What the task asks: Write out a stretch of the passage on banks below word for word. Start at the words "Banks provide almost" and stop after "a bank account.".

Passage to read:
>> Begin
Banks provide almost all payment services, and a bank account is considered indispensable by most businesses, individuals and governments. Non-banks that provide payment services such as remittance companies are not normally considered an adequate substitute for having a bank account.

Banks borrow most funds from households and non-financial businesses, and lend most funds to households and non-financial businesses, but non-bank lenders provide a significant and in many cases adequate substitute for bank loans, and money market funds, cash management trusts and other non-bank financial institutions in many cases provide an adequate substitute to banks for lending savings to.[clarification needed]

The definition of a bank varies from country to country.

Under English common law, a banker is defined as a person who carries on the business of banking, which is specified as:[4]

conducting current accounts for his customers
paying cheques drawn on him, and
collecting cheques for his customers.
In most English common law jurisdictions there is a Bills of Exchange Act that codifies the law in relation to negotiable instruments, including cheques, and this Act contains a statutory definition of the term banker: banker includes a body of persons, whether incorporated or not, who carry on the business of banking' (Section 2, Interpretation). Although this definition seems circular, it is actually functional, because it ensures that the legal basis for bank transactions such as cheques do not depend on how the bank is organised or regulated.
>> End
Record extracts:
>> Begin
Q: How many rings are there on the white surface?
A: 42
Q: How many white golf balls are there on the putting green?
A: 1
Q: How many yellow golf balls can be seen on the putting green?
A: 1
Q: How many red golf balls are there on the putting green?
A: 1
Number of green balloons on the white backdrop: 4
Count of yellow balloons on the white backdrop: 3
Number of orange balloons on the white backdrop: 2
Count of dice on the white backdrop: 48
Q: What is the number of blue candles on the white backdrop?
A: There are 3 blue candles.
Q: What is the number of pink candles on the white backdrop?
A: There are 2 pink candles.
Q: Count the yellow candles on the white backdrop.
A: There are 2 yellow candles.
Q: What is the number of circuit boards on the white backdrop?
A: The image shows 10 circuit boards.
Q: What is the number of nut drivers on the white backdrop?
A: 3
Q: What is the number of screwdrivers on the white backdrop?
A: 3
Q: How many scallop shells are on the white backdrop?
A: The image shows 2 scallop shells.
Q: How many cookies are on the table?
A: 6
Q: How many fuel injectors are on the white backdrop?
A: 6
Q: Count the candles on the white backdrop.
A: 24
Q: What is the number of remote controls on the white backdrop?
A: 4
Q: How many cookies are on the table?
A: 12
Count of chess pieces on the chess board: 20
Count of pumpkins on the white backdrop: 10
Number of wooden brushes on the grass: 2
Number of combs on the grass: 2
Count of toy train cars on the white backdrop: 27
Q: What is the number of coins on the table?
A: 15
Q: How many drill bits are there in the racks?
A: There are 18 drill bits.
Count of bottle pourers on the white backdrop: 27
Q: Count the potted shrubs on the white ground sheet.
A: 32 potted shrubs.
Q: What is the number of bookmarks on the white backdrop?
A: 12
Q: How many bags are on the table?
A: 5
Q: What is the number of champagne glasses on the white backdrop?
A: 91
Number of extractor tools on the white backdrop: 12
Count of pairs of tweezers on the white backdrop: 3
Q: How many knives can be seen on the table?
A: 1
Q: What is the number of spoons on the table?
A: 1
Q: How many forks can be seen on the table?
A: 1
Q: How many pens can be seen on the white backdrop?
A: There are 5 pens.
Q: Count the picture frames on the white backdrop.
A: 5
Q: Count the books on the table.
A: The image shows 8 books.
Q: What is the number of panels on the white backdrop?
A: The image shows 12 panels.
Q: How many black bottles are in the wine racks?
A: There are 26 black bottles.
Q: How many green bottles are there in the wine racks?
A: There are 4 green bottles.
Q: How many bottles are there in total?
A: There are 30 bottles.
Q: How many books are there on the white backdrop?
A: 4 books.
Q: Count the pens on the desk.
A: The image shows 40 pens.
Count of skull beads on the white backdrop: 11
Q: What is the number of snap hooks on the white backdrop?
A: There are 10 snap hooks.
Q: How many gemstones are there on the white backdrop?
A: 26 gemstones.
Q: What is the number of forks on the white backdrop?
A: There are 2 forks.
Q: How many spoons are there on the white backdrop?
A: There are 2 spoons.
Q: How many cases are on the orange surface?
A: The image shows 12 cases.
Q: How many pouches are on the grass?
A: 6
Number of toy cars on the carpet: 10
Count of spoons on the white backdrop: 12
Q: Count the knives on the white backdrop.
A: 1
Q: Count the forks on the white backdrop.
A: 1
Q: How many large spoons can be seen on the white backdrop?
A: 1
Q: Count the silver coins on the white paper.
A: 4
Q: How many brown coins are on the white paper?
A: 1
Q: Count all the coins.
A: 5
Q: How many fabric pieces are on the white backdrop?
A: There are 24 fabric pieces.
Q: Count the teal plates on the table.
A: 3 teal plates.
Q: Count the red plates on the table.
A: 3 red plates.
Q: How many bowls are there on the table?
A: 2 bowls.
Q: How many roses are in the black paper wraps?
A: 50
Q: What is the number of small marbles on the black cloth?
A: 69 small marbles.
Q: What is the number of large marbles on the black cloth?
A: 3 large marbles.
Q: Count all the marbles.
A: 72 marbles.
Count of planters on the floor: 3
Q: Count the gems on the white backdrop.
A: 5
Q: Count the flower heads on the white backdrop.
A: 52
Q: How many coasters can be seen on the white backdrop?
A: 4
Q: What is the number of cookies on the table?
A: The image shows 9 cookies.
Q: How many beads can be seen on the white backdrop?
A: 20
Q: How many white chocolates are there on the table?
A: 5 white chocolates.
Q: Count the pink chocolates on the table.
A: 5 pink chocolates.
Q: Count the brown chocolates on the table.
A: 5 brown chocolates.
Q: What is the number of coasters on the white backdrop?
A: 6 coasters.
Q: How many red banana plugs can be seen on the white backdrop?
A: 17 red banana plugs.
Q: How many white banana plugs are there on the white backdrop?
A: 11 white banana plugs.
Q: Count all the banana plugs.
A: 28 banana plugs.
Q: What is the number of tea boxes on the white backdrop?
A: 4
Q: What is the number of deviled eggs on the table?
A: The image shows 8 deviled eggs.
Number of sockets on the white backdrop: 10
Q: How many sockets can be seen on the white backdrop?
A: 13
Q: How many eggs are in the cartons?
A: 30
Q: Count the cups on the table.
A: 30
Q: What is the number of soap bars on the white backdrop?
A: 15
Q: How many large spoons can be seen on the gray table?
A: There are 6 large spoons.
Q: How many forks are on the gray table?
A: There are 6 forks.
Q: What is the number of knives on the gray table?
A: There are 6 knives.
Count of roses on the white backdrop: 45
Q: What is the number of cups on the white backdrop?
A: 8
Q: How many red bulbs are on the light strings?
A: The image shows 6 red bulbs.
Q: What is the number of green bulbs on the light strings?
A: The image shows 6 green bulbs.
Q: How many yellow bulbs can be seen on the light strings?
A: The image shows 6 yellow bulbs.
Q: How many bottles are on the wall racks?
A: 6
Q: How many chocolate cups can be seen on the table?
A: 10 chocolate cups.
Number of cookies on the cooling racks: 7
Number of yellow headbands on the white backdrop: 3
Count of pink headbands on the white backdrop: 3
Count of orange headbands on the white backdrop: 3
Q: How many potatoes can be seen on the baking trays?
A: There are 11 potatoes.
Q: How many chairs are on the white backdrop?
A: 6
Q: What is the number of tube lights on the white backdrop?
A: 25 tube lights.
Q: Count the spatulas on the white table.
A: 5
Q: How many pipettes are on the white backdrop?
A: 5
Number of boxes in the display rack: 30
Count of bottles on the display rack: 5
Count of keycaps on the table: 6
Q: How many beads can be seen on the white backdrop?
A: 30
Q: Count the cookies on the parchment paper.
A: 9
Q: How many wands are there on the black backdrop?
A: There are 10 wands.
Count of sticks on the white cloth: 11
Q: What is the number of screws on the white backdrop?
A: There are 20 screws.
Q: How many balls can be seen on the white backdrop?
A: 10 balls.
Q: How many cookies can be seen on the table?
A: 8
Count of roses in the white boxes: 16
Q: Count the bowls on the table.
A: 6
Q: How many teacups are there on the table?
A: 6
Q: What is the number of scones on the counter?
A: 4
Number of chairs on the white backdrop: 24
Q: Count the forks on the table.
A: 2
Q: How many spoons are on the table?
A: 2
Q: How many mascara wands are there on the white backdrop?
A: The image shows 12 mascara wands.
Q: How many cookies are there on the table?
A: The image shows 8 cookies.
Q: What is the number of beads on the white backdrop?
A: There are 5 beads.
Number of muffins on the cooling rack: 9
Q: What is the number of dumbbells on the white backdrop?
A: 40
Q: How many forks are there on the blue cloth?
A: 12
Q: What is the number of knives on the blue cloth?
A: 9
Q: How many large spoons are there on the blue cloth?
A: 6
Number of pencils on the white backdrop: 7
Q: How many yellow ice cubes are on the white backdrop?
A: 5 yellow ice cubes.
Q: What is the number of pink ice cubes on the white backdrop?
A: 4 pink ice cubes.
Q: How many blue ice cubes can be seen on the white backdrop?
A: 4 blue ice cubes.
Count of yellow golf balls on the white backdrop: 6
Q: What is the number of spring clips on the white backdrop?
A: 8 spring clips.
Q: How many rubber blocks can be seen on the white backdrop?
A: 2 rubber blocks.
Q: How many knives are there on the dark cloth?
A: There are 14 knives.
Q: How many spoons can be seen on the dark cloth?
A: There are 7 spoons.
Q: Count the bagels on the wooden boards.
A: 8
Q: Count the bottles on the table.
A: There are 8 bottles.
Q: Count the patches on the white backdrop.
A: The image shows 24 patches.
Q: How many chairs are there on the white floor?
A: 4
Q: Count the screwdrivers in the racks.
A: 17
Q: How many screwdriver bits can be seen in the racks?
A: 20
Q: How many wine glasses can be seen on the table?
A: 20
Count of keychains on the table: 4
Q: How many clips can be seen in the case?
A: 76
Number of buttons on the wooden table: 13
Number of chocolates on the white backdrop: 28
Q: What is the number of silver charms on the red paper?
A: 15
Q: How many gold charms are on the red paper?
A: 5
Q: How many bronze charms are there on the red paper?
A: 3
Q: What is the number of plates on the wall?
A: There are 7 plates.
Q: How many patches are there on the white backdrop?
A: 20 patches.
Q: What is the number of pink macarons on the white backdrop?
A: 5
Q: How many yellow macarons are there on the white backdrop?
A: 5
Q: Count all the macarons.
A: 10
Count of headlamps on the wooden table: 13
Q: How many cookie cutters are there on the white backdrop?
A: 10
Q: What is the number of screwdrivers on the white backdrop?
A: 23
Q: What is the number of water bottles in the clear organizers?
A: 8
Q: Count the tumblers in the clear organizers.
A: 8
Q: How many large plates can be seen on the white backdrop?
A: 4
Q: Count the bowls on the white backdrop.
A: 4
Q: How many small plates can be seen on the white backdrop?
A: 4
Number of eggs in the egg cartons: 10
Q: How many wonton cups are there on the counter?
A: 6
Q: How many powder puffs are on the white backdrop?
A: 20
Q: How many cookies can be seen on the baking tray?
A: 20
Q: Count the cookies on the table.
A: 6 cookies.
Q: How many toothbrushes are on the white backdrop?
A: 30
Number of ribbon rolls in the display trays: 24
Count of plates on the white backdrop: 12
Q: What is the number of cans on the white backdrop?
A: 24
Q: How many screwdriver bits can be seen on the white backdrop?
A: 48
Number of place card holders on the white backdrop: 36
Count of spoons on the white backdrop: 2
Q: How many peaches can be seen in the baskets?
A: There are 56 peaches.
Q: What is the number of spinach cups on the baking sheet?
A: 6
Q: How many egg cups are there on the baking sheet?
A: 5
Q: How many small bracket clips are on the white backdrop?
>> End
Exercise solution:
Banks provide almost all payment services, and a bank account is considered indispensable by most businesses, individuals and governments. Non-banks that provide payment services such as remittance companies are not normally considered an adequate substitute for having a bank account.